The motivation is privacy. The high-entropy bits in a full UA string (exact patch version, OS build, device model) contribute to passive fingerprinting, the same risk RFC 9110 flags ^[rfc9110]. By freezing those fields and gating the rest behind opt-in hints, the browser shrinks how much a server learns by default. Chrome's reduced desktop UA freezes the platform version and zeroes the minor build numbers; the device model on Android collapses to `K`.

Low-entropy hints (`Sec-CH-UA`, `Sec-CH-UA-Mobile`, `Sec-CH-UA-Platform`) are sent by default. High-entropy hints (architecture, full version, model, platform version) are only delivered after a server requests them via the `Accept-CH` response header, or read on demand through `navigator.userAgentData.getHighEntropyValues()` ^{[ua-ch-explainer]}. For QA, this means you must test both the legacy UA path and the Client Hints path.

How do you generate fake user agents for test data and crawler testing?

Generate fictional UA strings by emitting values that match real browser patterns (correct token order, plausible version numbers) and attaching them to test fixtures or synthetic accounts. Use them to exercise device-detection branches, rate-limit rules, and crawler-handling logic. Keep every UA fictional and pair it with documentation-range data so nothing maps to a real device or person ^[rfc9110].

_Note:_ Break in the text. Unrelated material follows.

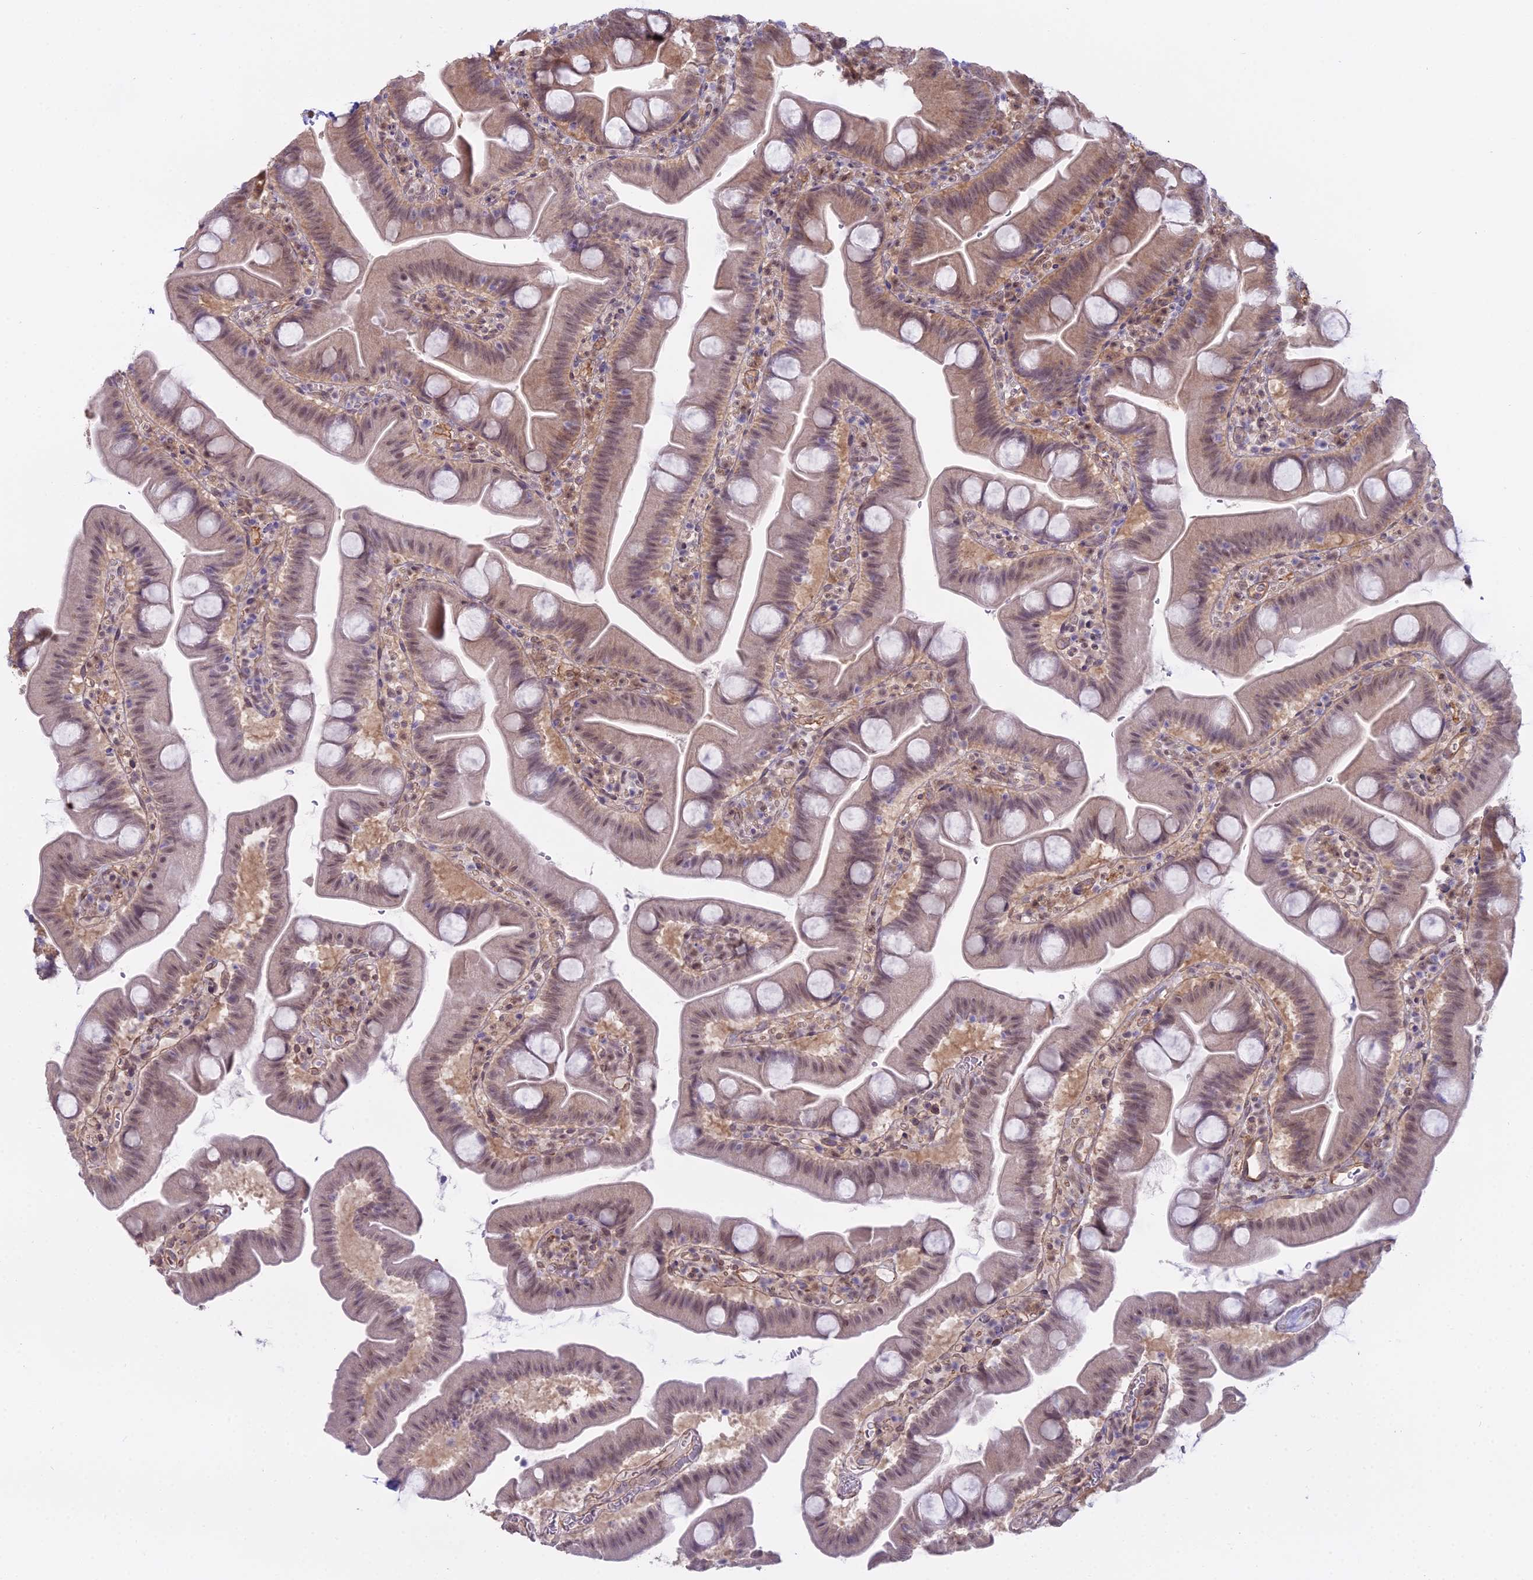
{"staining": {"intensity": "weak", "quantity": ">75%", "location": "cytoplasmic/membranous,nuclear"}, "tissue": "small intestine", "cell_type": "Glandular cells", "image_type": "normal", "snomed": [{"axis": "morphology", "description": "Normal tissue, NOS"}, {"axis": "topography", "description": "Small intestine"}], "caption": "IHC (DAB) staining of unremarkable human small intestine reveals weak cytoplasmic/membranous,nuclear protein expression in approximately >75% of glandular cells.", "gene": "BLNK", "patient": {"sex": "female", "age": 68}}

Practical uses for developers and QA:

• Responsive and feature-branch testing: feed mobile, desktop, and tablet UAs through your detection layer to confirm each path renders correctly.
• Crawler-handling tests: simulate a bot UA to verify your robots logic, rate limits, and server-rendered fallbacks behave, without hammering anyone else's site.
• Analytics validation: send a known mix of UAs and assert your pipeline classifies browser, OS, and device buckets the way you expect.
• Client Hints coverage: pair each generated UA with matching `Sec-CH-UA-*` headers so both code paths are exercised in CI.

How do you keep generated user agents ethical and non-identifying?

Treat a generated UA like any synthetic identifier: it should describe a plausible-but-fictional client, not a real one. The standards bodies reserve specific ranges precisely so test data never collides with production. Mirror that discipline by combining fictional UAs with documentation IPs and reserved phone numbers, never real customer fingerprints.

Our generators follow exactly this approach. The fake person generator and the broader full identity toolset emit consistent, never-issued identifiers, so a generated UA travels alongside a fictional name, a documentation-range address, and a sandbox phone number. Nothing in the bundle resolves to a living person, which keeps the data usable for QA and safe for privacy review.

When you wire UA generation into automated tests, validate the strings at the boundary: confirm token order, reject malformed inputs, and log the generated value so a failing test is reproducible. A UA that does not parse in your own detector is a UA that will silently skew analytics in production.